Incident at Dak To (257 pp. $14.95, paper; $4.99, Kindle) by Louis Edward Rosas is a very enjoyable military-procedural science fiction story that brings to mind pulp novels of the Vietnam War era. If this book had been serialized in a monthly science fiction magazine 50 years ago it would have been well received.
In the book, we learn that Army Capt. Jay Swift wrote his Vietnam War story in a pocket journal in 1967, making it possible for him to relate it to us today. Swift and his buddy Fred Mason apparently worked for the CIA in Vietnam. They experienced combat in the war and still occasionally wore their Army uniforms, but mainly worked in civilian clothes. When asked what they did they said, “We are field analysts.” Their official job was to “locate and acquire exotic foreign technologies,” meaning things the Soviets and Chinese may have been ahead of the U.S. on, with the goal of reverse-engineering the stuff to our nation’s advantage.
They get called off an assignment in the Middle East to go to Vietnam to investigate an object of unknown origin that’s been recovered from a crash site near Dak To. The site, Rosas writes, “is smack in the middle of an enemy tunnel complex that was nearly overrun by combined NVA and Viet Cong forces. Whatever crashed there is of deep interest to them.” The recovered object was placed in a supposedly secure vault in the basement at the American Embassy, but then disappeared.
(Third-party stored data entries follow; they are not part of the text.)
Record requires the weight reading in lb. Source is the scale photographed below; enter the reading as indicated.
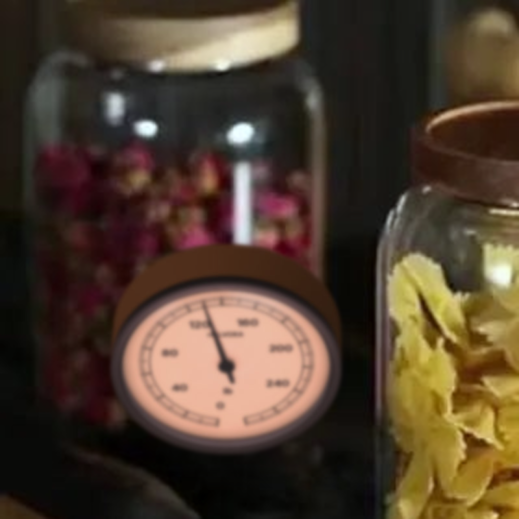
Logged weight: 130 lb
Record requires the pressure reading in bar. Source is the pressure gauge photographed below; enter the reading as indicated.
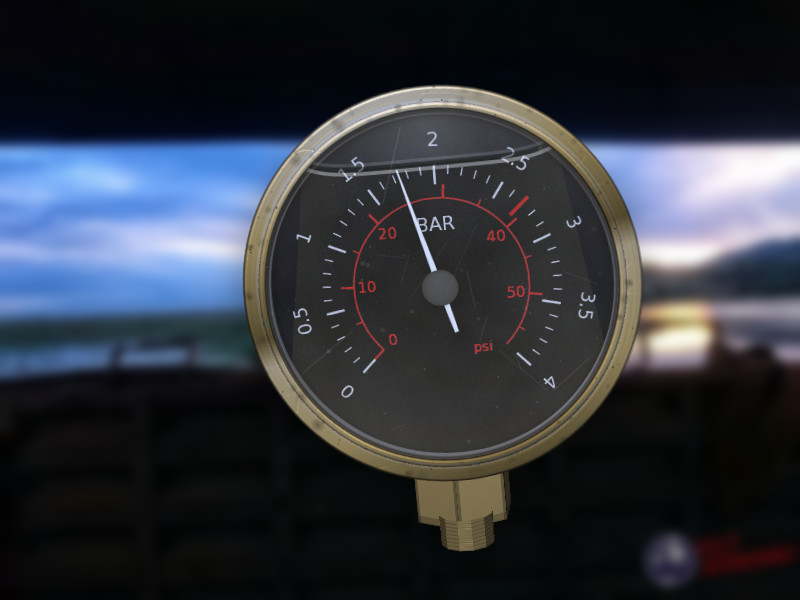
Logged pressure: 1.75 bar
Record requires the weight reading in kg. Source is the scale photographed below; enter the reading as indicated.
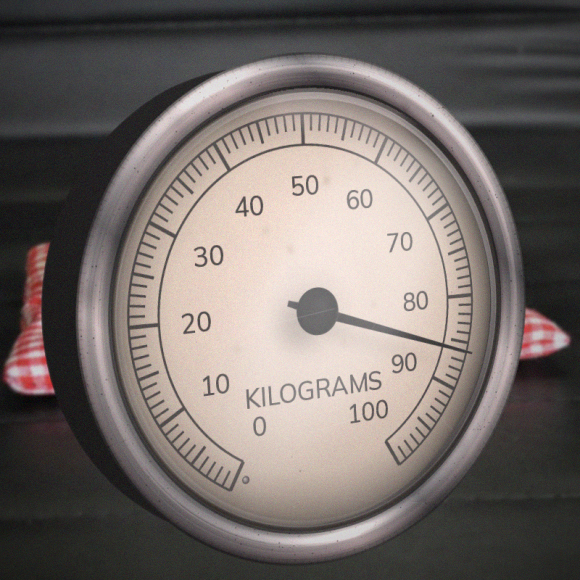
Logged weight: 86 kg
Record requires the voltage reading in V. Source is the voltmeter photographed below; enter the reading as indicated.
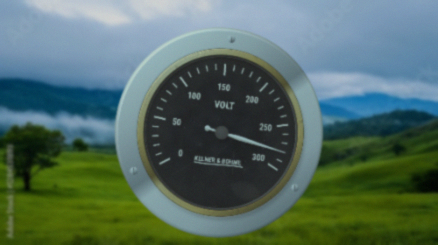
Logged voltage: 280 V
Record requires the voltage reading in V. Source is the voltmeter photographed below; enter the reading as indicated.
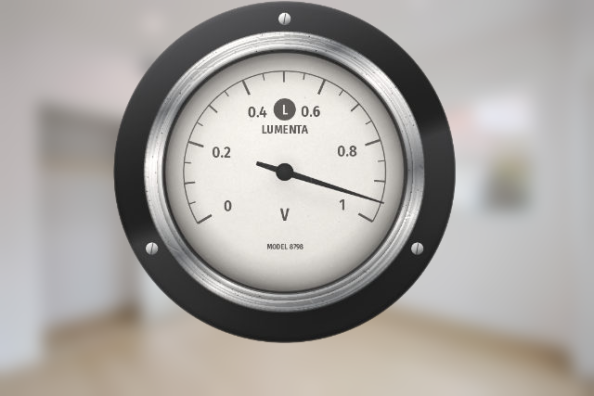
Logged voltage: 0.95 V
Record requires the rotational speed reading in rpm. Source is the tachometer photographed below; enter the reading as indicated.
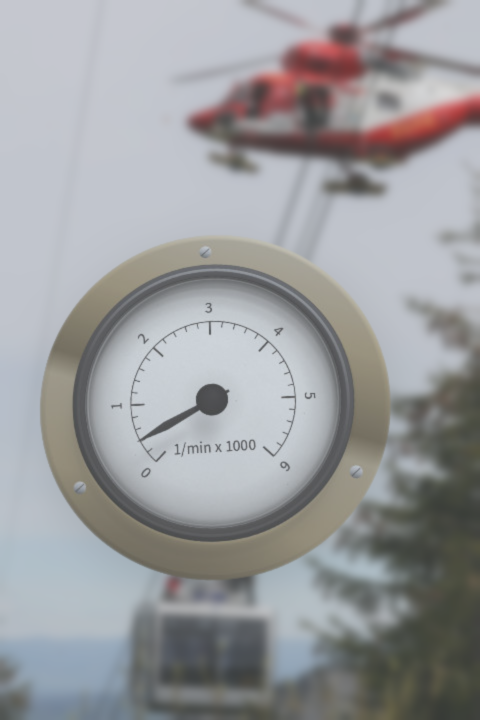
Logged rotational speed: 400 rpm
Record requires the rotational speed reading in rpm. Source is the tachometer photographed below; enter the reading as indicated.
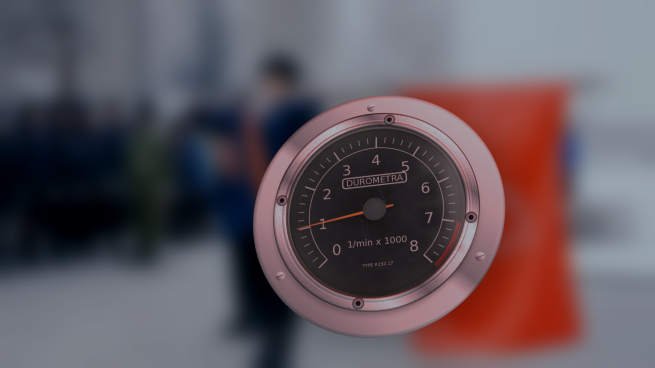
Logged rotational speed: 1000 rpm
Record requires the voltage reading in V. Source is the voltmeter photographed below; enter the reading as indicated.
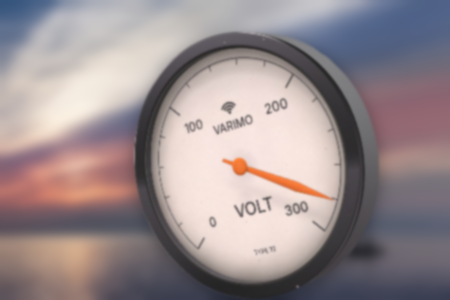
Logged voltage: 280 V
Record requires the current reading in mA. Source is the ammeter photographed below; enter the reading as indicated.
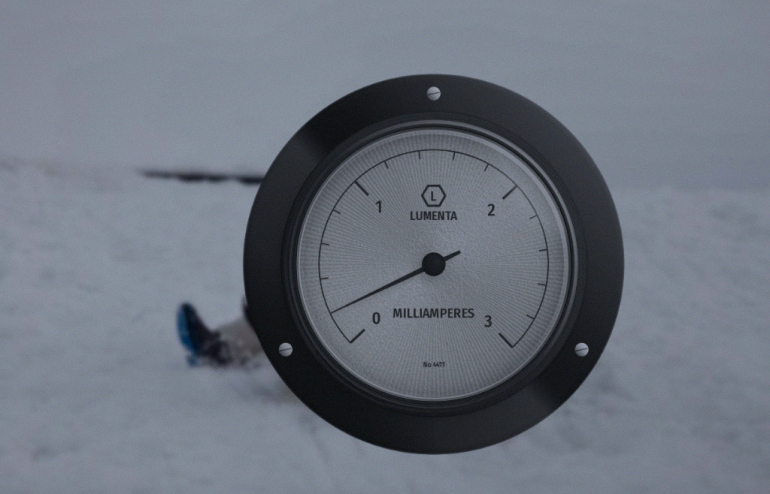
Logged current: 0.2 mA
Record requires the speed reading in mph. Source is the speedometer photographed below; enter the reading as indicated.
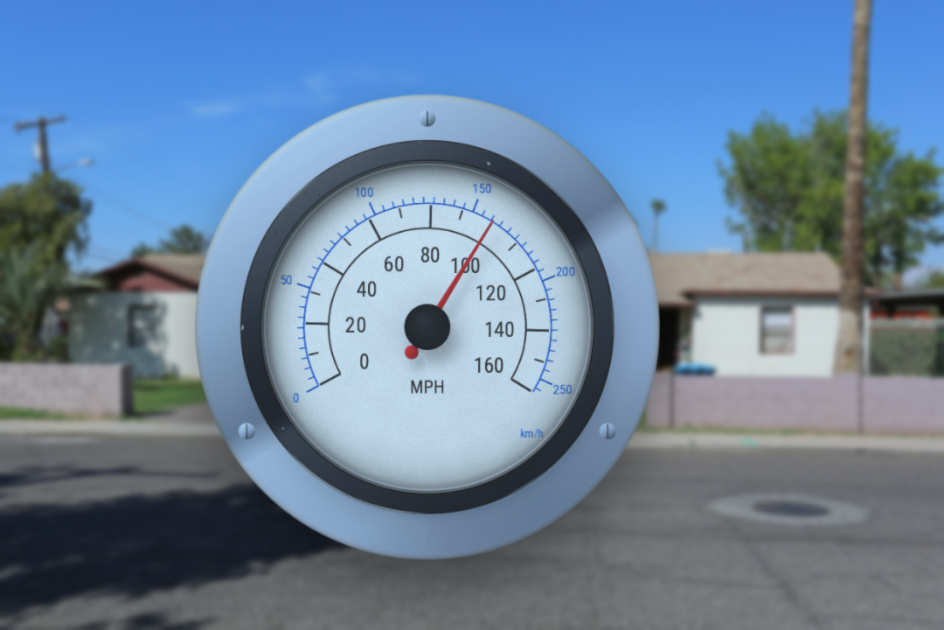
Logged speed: 100 mph
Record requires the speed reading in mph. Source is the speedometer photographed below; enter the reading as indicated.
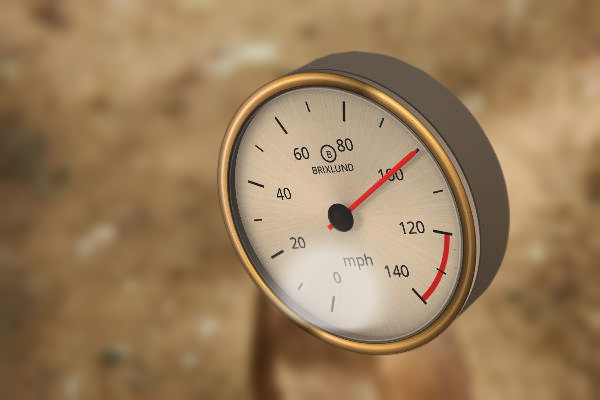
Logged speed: 100 mph
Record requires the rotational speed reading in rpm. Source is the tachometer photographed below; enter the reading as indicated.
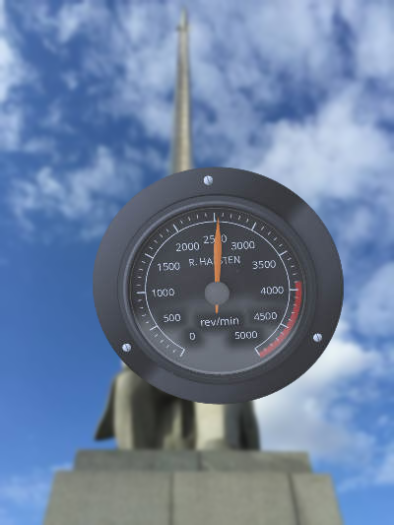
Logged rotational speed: 2550 rpm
There had been reports of a fast-moving aircraft that “appeared as a glowing light in the night sky.” The object seemed to carry a “radiation signature,” and Swift’s initial thinking was that his assignment probably didn’t have anything to do with the war, and that whatever the object was had just dropped into the war zone. The two men are put up in an air-conditioned room with bulletproof windows in Saigon’s Caravelle Hotel where they worked day and night trying to get to the bottom of the mystery object.
The fun kicks in when Swift is told of “a blue-white fireball,” a “large impact crater,” a weird fog that suddenly appeared, and M16s that were strangely disabled. Then come missing witnesses, dissolving bullets, and encounters with Men in Black who walk through walls and always seem to be one step ahead of Swift and Mason.
This fast-moving story is told sometimes in third person, other times in first person, in cinematic-like form. Louis Edward Rosas, whose father served in the U.S. Army in the Vietnam War, never gets in the way of his storytelling as he takes the reader on a wild ride.